[PROVIDED INFORMATION Boundary: Start]

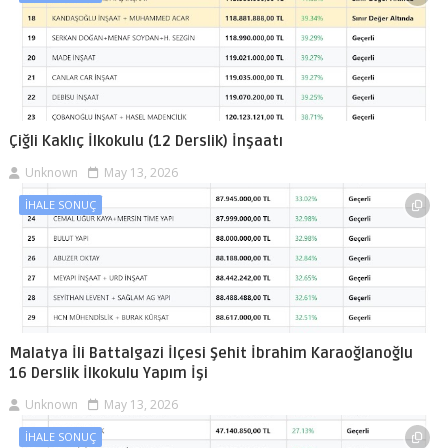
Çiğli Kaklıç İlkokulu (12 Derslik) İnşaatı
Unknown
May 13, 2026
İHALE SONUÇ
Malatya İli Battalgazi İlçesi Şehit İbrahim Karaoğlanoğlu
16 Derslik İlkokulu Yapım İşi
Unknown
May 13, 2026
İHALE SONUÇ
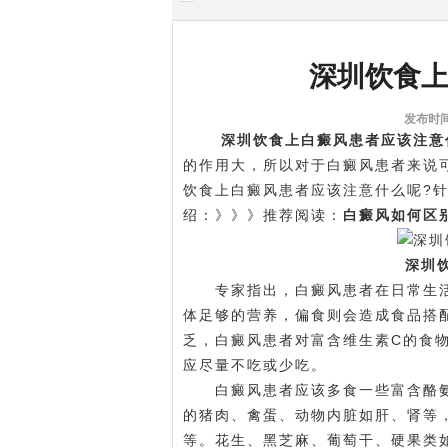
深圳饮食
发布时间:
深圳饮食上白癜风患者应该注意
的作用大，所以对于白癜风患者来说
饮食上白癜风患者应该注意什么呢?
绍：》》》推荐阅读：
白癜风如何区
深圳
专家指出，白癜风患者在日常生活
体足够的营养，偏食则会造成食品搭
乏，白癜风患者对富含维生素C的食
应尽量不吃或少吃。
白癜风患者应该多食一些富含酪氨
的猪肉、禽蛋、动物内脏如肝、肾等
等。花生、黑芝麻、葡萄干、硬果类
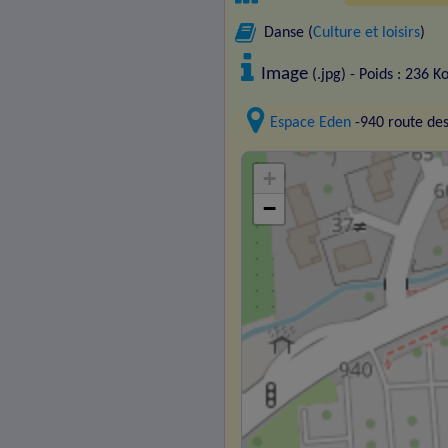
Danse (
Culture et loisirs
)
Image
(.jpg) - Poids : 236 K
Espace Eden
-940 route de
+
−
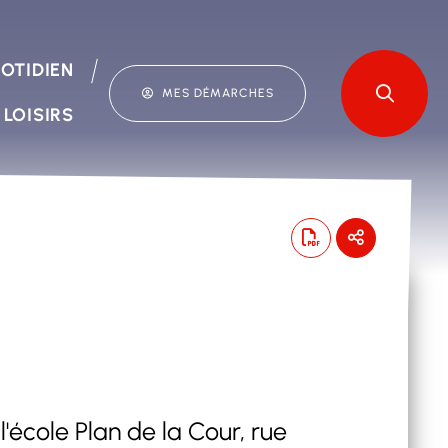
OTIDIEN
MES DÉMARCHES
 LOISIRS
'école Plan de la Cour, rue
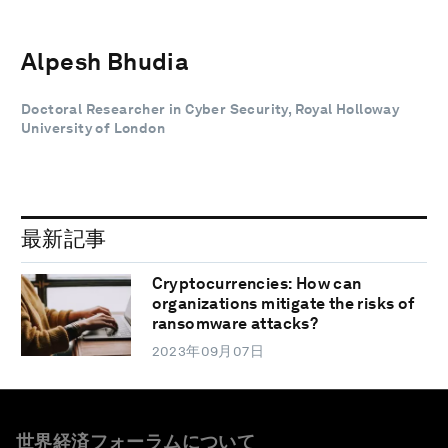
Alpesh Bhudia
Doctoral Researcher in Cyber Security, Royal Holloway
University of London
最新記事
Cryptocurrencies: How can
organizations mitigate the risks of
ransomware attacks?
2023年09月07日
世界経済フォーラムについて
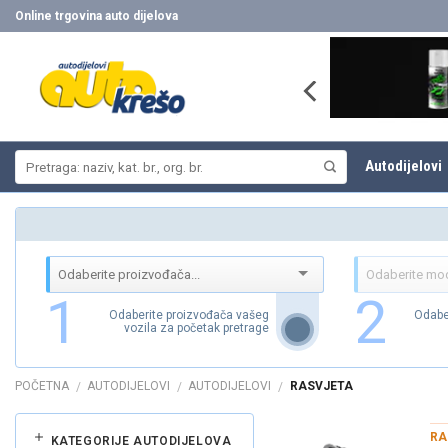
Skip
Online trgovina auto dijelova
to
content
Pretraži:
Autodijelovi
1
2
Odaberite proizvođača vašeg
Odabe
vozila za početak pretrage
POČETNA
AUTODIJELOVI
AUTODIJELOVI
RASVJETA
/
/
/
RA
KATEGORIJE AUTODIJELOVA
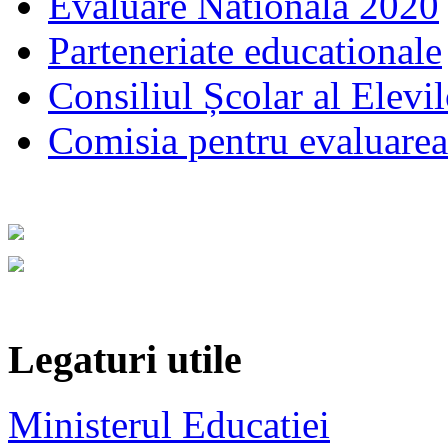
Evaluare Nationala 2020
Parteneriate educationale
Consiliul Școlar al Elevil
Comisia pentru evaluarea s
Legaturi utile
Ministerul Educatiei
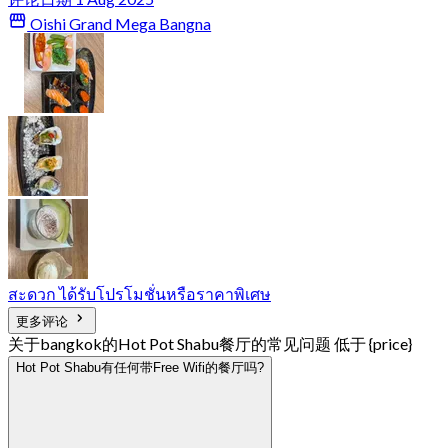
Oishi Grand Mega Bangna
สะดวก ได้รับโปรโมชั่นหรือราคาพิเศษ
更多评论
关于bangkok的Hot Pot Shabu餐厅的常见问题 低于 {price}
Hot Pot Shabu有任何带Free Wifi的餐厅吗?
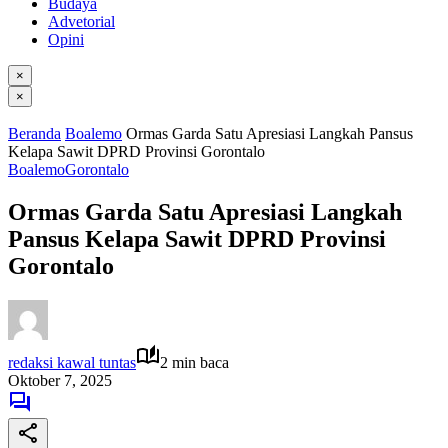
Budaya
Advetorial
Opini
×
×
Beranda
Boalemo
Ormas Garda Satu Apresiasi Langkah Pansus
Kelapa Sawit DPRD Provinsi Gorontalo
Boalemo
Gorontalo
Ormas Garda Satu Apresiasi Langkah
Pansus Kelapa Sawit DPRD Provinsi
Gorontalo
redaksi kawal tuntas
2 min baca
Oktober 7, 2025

[PROVIDED INFORMATION Boundary: End]

◆ ASSIGNMENT
Report how many lines of the records above contain the word "Pansus", giving only the number.

◆ SOLUTION
2